» **Work to do**
Can you reproduce the thread excerpt from "2015-08-19 Thread Peter" to "with two methyls...", substituting "remarkably" for "blazingly"?

Text shown start

Re: [Rdkit-discuss] Stereochemistry - Differences between RDKit & Indigo

2015-08-19 Thread Peter Shenkin
Maybe when you have a toolkit as blazingly fast as RDKit it captures the
chirality of N center before it has time to interconvert

-P.

On Wed, Aug 19, 2015 at 10:17 PM, John M 
wrote:

> More odd is the carbon stereocentre with two methyls...
>
> Generally trivalent nitrogens are not considered chiral due to inversion
> of the lone-pair. The two usual exceptions are when they are a bridgehead
> or in a tight ring (cyclopropane). This is the same in most toolkits, the
> InChI technical documentation provides useful examples.
>
> InChI actually only sees one stereo centre since it strips the proton off:
>
> InChI=1S/C13H26N2/c1-4-14-8-5-12(6-9-14)15-10-7-13(15)11(2)3/h11-13H,4-10H2,1-3H3/p+1/t13-/m1/s1
>
> It may well be chiral in this case but since it's not you should also
> strictly remove the other stereocentre in the para position to the nitrogen
>
> For the record just tested and ChemAxon/CDK/OpenBabel do the same.
>
> John
>
> Regards,
> John W May
> john.wilkinson...@gmail.com
>
> On 19 August 2015 at 09:00, Rob Smith  wrote:
>
>> Dear RDKit community,
>>
>> I'm trying to use RDKit to read in Corina generated stereoisomers (from a
>> Mol file), assign chiral tags and stereochemistry to the structure and
>> output the canonical smiles string for each isomer of a given molecule (in
>> Python), when I do this, half the canonical smiles strings are not unique.

Text shown end
Listed records start

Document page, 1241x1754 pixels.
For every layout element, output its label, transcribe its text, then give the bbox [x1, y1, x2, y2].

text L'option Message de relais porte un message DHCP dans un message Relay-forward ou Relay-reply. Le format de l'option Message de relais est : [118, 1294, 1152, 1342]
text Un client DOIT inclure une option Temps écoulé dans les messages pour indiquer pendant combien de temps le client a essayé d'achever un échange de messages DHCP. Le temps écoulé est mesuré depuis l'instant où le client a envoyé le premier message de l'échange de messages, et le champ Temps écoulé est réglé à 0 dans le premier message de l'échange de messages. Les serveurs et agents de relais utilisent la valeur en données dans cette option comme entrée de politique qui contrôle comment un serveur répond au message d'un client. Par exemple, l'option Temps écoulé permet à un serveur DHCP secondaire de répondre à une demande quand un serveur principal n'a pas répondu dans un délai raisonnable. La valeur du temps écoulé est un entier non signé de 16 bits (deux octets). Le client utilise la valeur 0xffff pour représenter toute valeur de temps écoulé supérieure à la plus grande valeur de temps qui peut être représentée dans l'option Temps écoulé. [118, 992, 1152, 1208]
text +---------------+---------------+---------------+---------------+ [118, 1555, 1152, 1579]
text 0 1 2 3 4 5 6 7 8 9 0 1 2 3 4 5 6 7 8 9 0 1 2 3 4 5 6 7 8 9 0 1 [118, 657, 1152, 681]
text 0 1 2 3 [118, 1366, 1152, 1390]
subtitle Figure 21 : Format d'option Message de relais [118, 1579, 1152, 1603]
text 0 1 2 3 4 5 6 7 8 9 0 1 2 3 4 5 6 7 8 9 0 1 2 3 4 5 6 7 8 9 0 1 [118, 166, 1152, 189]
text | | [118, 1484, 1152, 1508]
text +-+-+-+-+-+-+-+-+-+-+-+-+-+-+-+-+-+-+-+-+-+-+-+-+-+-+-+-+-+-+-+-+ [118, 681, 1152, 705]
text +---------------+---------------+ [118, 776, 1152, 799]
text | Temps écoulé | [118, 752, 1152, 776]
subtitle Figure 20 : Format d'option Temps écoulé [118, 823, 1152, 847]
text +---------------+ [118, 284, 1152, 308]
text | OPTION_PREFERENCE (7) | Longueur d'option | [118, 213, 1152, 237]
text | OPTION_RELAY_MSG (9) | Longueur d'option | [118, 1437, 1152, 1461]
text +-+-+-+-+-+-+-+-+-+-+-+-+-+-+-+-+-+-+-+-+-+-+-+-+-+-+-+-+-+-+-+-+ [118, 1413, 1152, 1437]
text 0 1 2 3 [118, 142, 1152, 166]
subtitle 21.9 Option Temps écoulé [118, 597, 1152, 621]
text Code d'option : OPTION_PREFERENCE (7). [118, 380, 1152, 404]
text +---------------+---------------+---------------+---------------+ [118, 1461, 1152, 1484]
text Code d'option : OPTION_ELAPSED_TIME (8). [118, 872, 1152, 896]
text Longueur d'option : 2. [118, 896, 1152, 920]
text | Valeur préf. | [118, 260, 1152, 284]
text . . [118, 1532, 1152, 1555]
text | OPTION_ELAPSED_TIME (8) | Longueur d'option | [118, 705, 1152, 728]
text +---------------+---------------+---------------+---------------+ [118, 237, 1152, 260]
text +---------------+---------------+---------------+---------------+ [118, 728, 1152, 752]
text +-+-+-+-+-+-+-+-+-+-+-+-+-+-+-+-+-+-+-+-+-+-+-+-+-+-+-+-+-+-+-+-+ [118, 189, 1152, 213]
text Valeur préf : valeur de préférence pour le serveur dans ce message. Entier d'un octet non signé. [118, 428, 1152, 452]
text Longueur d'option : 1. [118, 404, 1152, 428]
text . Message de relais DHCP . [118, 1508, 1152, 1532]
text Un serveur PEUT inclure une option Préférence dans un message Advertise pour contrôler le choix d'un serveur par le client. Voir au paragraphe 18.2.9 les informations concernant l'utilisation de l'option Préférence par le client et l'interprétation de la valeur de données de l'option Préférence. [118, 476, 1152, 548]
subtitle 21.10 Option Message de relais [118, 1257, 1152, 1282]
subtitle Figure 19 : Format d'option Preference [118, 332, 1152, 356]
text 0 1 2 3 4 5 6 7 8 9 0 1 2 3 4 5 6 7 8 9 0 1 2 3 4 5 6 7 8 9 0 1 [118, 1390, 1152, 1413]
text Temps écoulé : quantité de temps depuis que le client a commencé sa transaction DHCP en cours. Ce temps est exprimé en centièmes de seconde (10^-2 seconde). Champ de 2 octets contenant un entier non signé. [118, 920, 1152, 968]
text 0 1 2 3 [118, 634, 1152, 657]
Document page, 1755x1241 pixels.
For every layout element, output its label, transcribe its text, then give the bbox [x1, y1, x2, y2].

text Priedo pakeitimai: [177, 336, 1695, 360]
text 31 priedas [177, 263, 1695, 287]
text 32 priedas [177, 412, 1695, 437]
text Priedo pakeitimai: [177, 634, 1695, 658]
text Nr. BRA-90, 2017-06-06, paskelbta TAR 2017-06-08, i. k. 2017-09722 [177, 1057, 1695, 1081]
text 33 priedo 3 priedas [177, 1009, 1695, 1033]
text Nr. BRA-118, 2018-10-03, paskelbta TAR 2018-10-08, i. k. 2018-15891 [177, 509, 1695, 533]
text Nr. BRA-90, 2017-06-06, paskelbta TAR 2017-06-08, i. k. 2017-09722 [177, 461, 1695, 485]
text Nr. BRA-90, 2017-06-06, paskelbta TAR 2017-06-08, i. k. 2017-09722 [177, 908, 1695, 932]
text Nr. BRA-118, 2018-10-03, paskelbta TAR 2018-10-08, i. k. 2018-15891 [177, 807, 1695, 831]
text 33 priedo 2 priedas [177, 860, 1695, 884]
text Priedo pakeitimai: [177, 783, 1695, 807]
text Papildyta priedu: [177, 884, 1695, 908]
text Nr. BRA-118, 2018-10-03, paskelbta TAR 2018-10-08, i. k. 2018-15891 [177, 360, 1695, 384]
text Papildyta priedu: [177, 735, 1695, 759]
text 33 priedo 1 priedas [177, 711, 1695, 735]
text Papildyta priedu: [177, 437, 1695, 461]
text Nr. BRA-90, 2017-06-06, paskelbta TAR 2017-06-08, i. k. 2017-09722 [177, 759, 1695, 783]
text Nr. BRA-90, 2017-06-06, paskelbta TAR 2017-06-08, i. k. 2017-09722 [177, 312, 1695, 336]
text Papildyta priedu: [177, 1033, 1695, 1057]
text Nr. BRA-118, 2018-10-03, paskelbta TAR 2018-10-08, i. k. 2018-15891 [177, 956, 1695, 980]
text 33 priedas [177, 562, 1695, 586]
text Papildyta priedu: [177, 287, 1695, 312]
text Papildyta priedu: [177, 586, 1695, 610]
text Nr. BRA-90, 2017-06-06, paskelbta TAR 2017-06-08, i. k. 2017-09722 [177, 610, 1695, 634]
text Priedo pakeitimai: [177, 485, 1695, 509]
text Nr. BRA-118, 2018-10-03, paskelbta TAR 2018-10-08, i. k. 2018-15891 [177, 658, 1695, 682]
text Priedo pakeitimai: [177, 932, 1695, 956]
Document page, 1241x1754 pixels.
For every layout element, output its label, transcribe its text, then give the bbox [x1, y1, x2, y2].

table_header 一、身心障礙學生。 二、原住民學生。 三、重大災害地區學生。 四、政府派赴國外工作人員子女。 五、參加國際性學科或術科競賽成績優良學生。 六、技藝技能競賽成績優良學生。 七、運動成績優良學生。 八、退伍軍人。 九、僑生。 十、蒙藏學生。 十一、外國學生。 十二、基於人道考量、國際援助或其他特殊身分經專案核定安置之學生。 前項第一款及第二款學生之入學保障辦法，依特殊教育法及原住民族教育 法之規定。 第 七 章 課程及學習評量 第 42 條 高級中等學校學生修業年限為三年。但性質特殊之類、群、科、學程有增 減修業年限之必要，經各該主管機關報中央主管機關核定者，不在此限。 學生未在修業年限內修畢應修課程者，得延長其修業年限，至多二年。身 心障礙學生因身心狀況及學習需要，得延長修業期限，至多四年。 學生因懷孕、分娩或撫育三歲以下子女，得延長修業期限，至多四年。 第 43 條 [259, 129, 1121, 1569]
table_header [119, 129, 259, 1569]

Listed records end

» **Task answer**
2015-08-19 Thread Peter Shenkin
Maybe when you have a toolkit as remarkably fast as RDKit it captures the
chirality of N center before it has time to interconvert

-P.

On Wed, Aug 19, 2015 at 10:17 PM, John M 
wrote:

> More odd is the carbon stereocentre with two methyls...